“Alice, I’m at the airport heading to Chicago to my first board meeting. What do I need to know?” asked my friend Paul last week. Paul’s a successful Wall Street executive, 42, who recently joined the national board of a major nonprofit. I knew that Paul had already participated in a board orientation. And we had discussed his board service a couple of times. This call was for last minute pointers.
“Oh, and one more thing,” asked Paul. “They want me to serve on three committees. What should I do?” I knew that three committees were more than Paul had time for. I also knew that Paul would take his commitments seriously.
“Also, can I ask questions in the meeting?” Paul asked. He’s super smart, has excellent judgment, and is no stranger to high level strategy meetings. This was going to be an all day board meeting for an organization with a complex business model. The nonprofit facilitates small business start-ups and trains and counsels entrepreneurs for success in urban communities that have been hard hit by the recession.
Here were my nine recommendations to my friend as he headed off to his first board meeting:
- Read your board packet if you haven’t already. Reason: You want to be well prepared, note where you have questions or suggestions, and think about how you might add value to the board and organization. Use your judgment during the meeting whether it’s appropriate to comment then, or later in private to the CEO and/or chair.
- Make certain you understand the organization’s business model and the financials. If you don’t, schedule another time with the CEO outside of the board meeting to address your questions. Reason: If you know the key sources of revenue (government; fees for services; philanthropy–individuals, foundations, corporations), then you know whom the organization is appealing to for support (government officials and legislators; direct consumers like students or trainees; or donors). Also, find out the various cases for support, and where the challenges and opportunities are going forward. Consider where you can add value through your networks and relationship or certain skills sets–perhaps with the broader business model, not only the revenue sources.
- Mostly listen in your first board meeting. But if you have a question or comments, yes, go ahead. Reason: In your first board meeting, there will be a lot to learn. But you’re smart and have good judgment, and you’ve been elected to the board because you bring value. If you have something to ask or say that you feel is relevant, and not something that you should be discussing with the CEO off-line, go ahead.
- Observe the board dynamics. Note the board chair and CEO relationship; and who’s influential and who’s respected. Reason: In order for you to have an impact, you need to understand whose support you’ll need.
- Get a sense if the CEO and the board have a vision of where they are taking the organization. Hopefully, they have a sense of the organization’s greater potential and a plan to achieve success. Reason: If you know where they are on the path, and where the barriers and opportunities are, you can start to figure out how you can be useful. If there is no vision, that’s a question you might raise at the right time and in the right way, perhaps with some discussion with the CEO and board chair in advance.
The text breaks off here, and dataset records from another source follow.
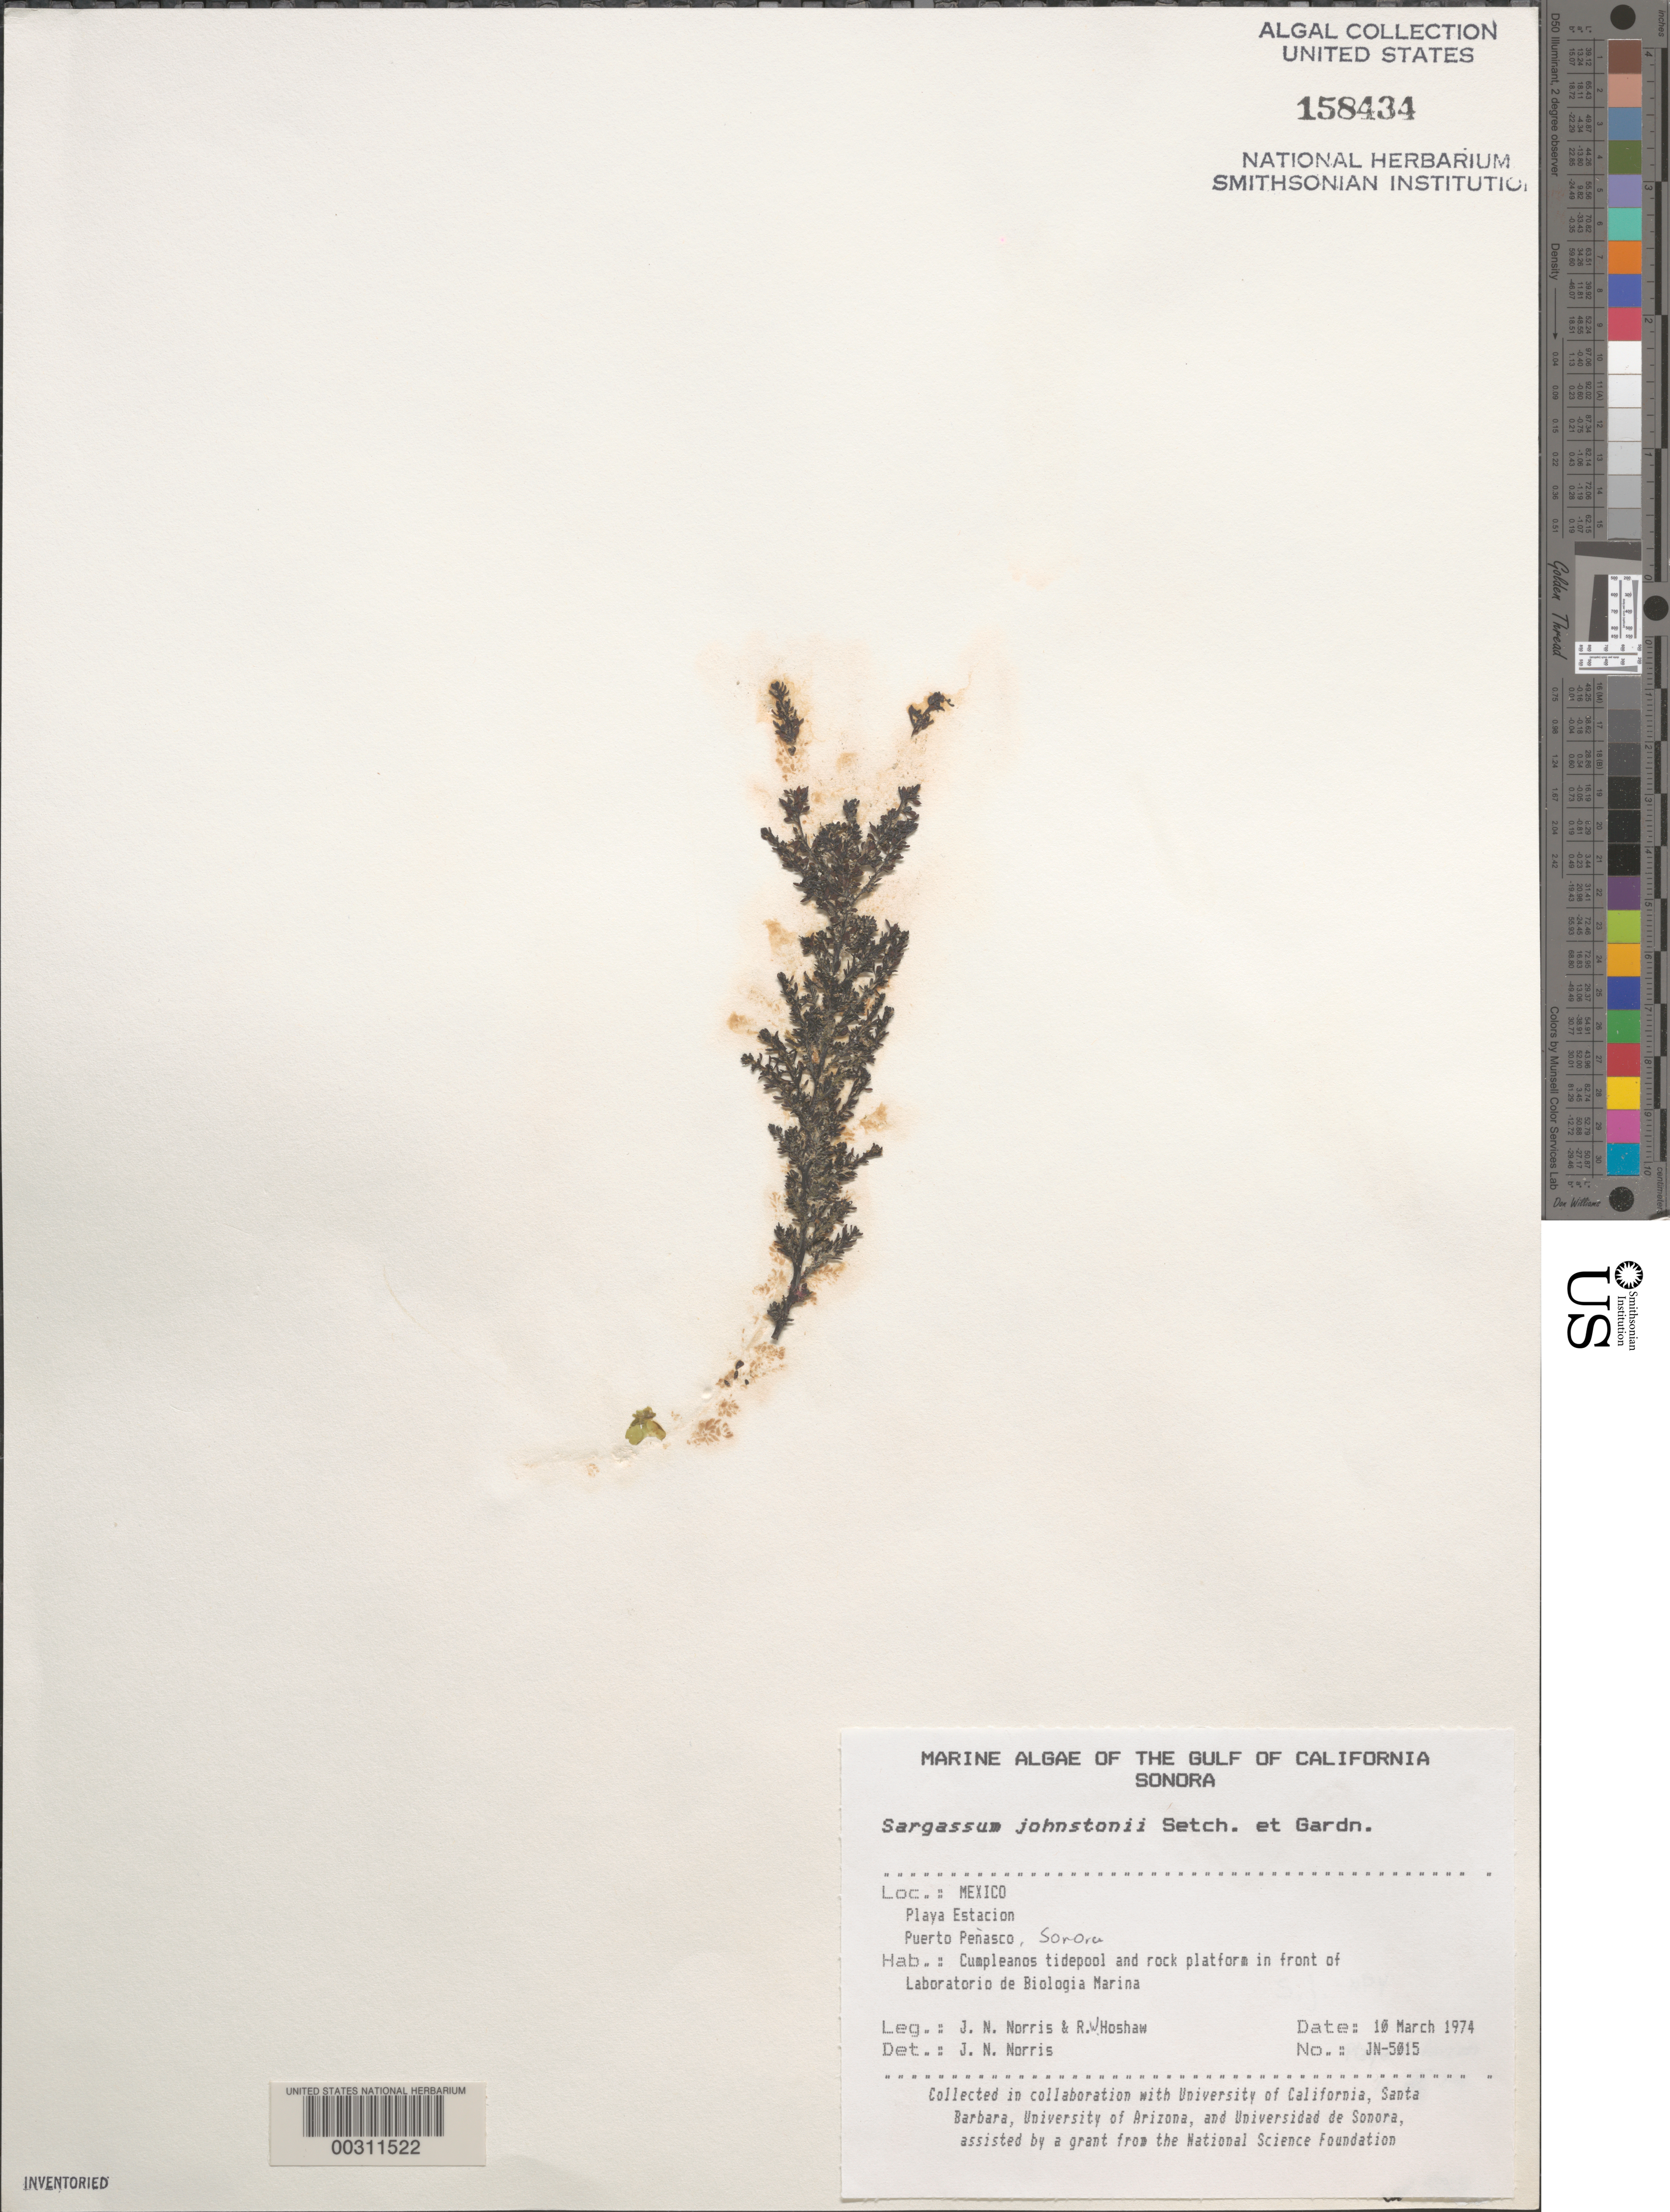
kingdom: Chromista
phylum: Ochrophyta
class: Phaeophyceae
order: Fucales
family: Sargassaceae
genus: Sargassum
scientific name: Sargassum johnstonii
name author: Setchell & N.L. Gardner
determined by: Norris, James N.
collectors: J. N. Norris & R. Hoshaw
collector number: JN-5015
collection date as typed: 10 Mar 1974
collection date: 1974-03-10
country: Mexico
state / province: Sonora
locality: Playa Estacion, Puerto Penasco, Cumpleanos Tide Pool and Laboratorio de Biologia Marina shore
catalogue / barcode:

- Try to determine how the organization measures and reports on the success of its core porgrams. If such outcome measurement models are not in place, see how you or business people you know might be able to bring this expertise in. Reason: Having valid and relevant reports for the board is essential for planning purposes, vital to share with funders to gain their support, and valuable in communications with the community.
- Get to know people and allow them to get to know you. Reason: This is your opportunity to build relationships so that you can be an effective board member. Additionally, board members can potentially become business relationships.
- Regarding committees: Review the committee descriptions; have a conversation with the board chair and/or CEO to consider where you can add value, and where the organization needs you most. Start with one or two committees. Reason: Nonprofits will treasure your expertise and ask you for more and more. You need to sort it out, decide what you can do well, and where you want to draw the line. Otherwise, you might burn out, and that serves no one’s purposes.
- Always, always remember the mission … the reason you joined this board. Say the mission to yourself as you head into every meeting and as you consider every decision and vote. Reason: Actually, there is a legal “Duty of Obedience” to the mission. But, perhaps more meaningfully, you chose to devote your personal time and money, and perhaps share your personal networks to this board and organization because you wanted to do something good for the world. This is your opportunity.
“And most of all,” I said to Paul, “Have fun!”